§ Given data:
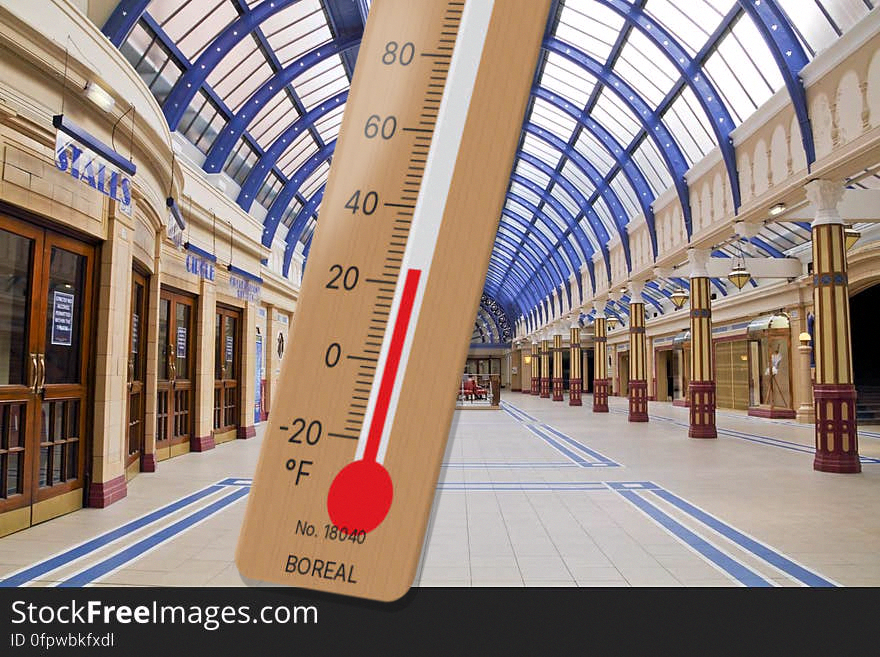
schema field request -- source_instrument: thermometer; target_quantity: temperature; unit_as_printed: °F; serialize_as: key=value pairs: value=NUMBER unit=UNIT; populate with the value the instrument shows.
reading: value=24 unit=°F
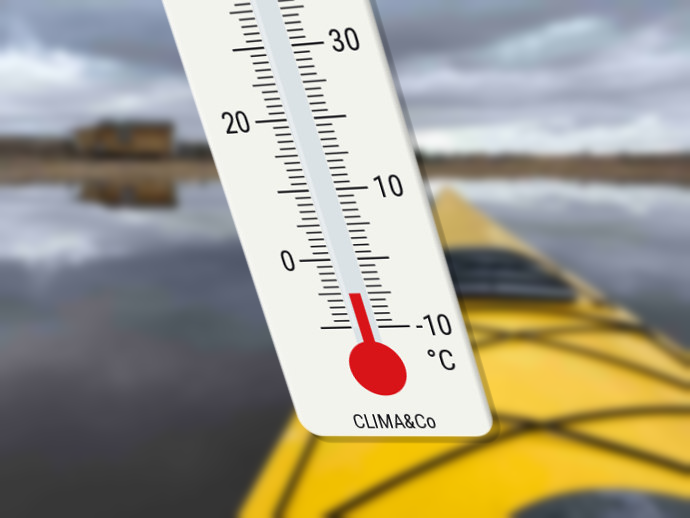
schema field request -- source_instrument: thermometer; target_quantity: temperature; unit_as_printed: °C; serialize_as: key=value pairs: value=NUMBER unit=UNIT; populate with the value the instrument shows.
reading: value=-5 unit=°C
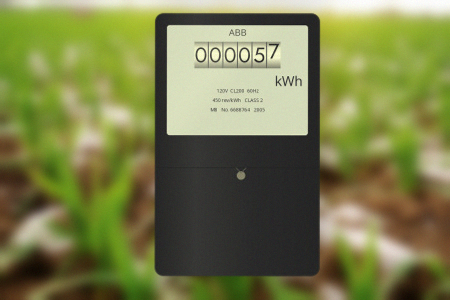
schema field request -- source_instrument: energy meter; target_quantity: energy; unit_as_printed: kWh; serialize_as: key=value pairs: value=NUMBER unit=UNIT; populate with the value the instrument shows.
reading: value=57 unit=kWh
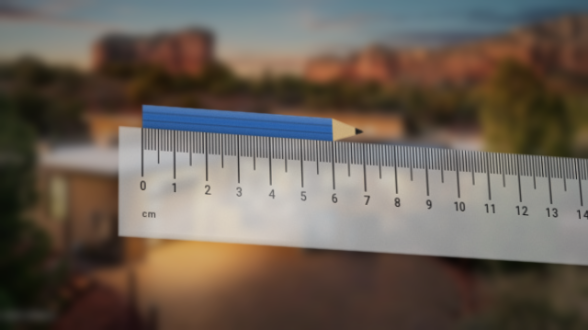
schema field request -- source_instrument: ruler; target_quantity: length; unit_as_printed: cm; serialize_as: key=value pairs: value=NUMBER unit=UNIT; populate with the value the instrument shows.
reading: value=7 unit=cm
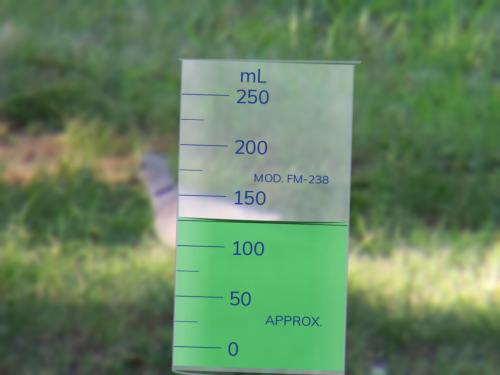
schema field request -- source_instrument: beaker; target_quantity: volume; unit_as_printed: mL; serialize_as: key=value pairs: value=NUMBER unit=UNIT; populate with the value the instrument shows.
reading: value=125 unit=mL
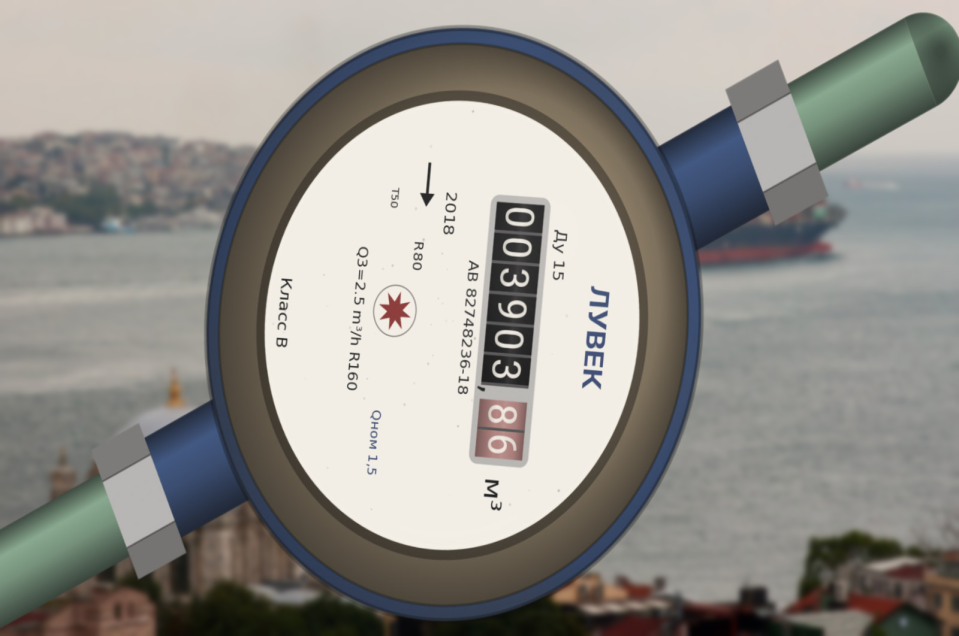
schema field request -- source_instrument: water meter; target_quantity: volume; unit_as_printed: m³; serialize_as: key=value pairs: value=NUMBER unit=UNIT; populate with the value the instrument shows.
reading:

§ Action item: Count the lines in the data above that contain the string "reading", matching case exactly. How many are there? Reply with the number only.

§ Exercise answer: 6